GGUF distinguishes between metadata and tensor storage, separating configuration from weights. Metadata includes architecture type, quantization parameters, vocabulary information, and model dimensions. Tensor data stores weights with explicit shapes and quantization types, making the format self-describing.

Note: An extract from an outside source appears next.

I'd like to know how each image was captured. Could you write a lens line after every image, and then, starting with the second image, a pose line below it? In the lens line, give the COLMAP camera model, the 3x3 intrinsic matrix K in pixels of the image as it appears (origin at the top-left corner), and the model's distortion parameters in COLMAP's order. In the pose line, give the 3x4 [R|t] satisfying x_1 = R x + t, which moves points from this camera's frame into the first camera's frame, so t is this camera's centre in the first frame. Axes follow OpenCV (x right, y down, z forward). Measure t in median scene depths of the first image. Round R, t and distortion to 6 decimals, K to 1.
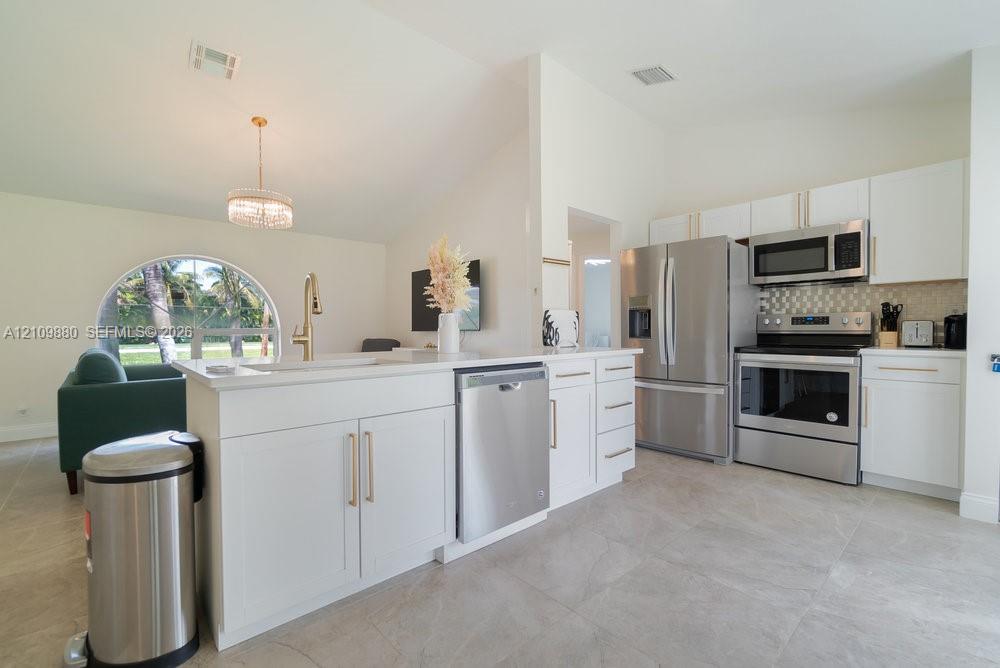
lens RADIAL K [[432.3, 0, 500.0], [0, 432.3, 334.0], [0, 0, 1]] dist [-0.000766, 0.000131]
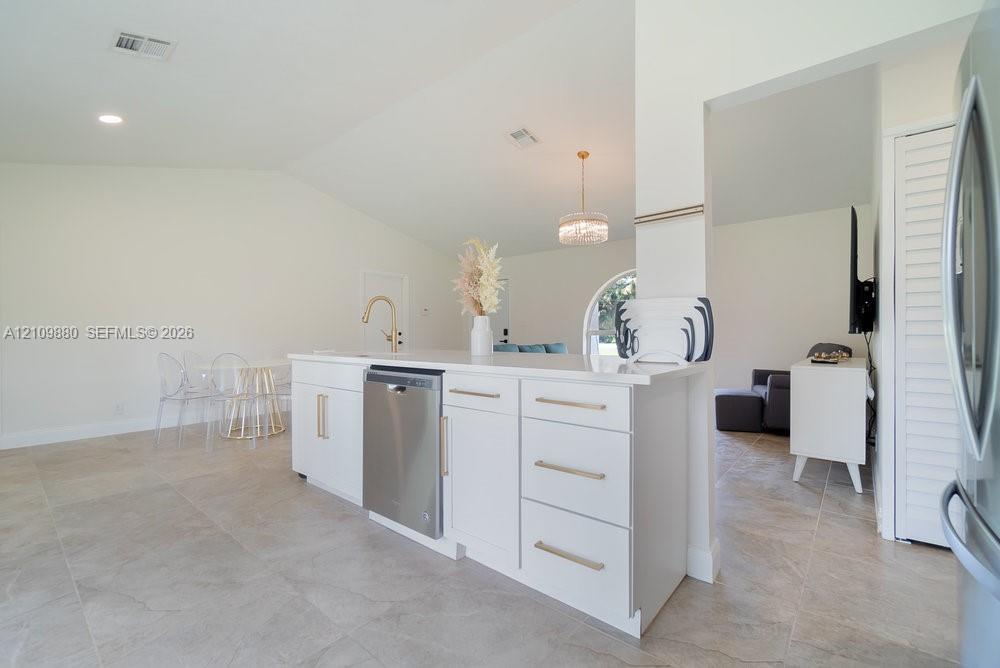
lens RADIAL K [[438.2, 0, 498.4], [0, 438.2, 335.7], [0, 0, 1]] dist [-0.001841, -0.000663]
pose [[0.115722, 0.011323, -0.993217, 0.715635], [-0.007958, 0.999913, 0.010472, -0.010751], [0.993250, 0.006692, 0.115802, 0.739946]]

Each tensor declares its quantization type explicitly, enabling inference engines to select appropriate dequantization kernels. This explicit typing eliminates ambiguities that plagued earlier formats and simplifies the implementation of custom quantization schemes.

    def _write_string(self, file, s):
        """Write a length-prefixed string."""
        encoded = s.encode('utf-8')
        file.write(struct.pack('<Q', len(encoded)))
        file.write(encoded)
    
    def _write_value(self, file, value_type, value):
        """Write a typed value."""
        if value_type == 4:  # string
            self._write_string(file, value)
        elif value_type == 8:  # uint32
            file.write(struct.pack('<I', value))
        elif value_type == 5:  # int32
            file.write(struct.pack('<i', value))
        elif value_type == 10:  # float32
            file.write(struct.pack('<f', value))
        elif value_type == 11:  # bool
            file.write(struct.pack('<?', value))
        elif value_type == 6:  # uint64
            file.write(struct.pack('<Q', value))

Quantization parameters exist at multiple granularity levels. Per-tensor scales apply to entire weight matrices if the model uses uniform quantization. Per-channel scales attach to dimension-specific metadata, following the model architecture's channel definitions. The format accommodates arbitrary quantization schemes through metadata extending the core specification.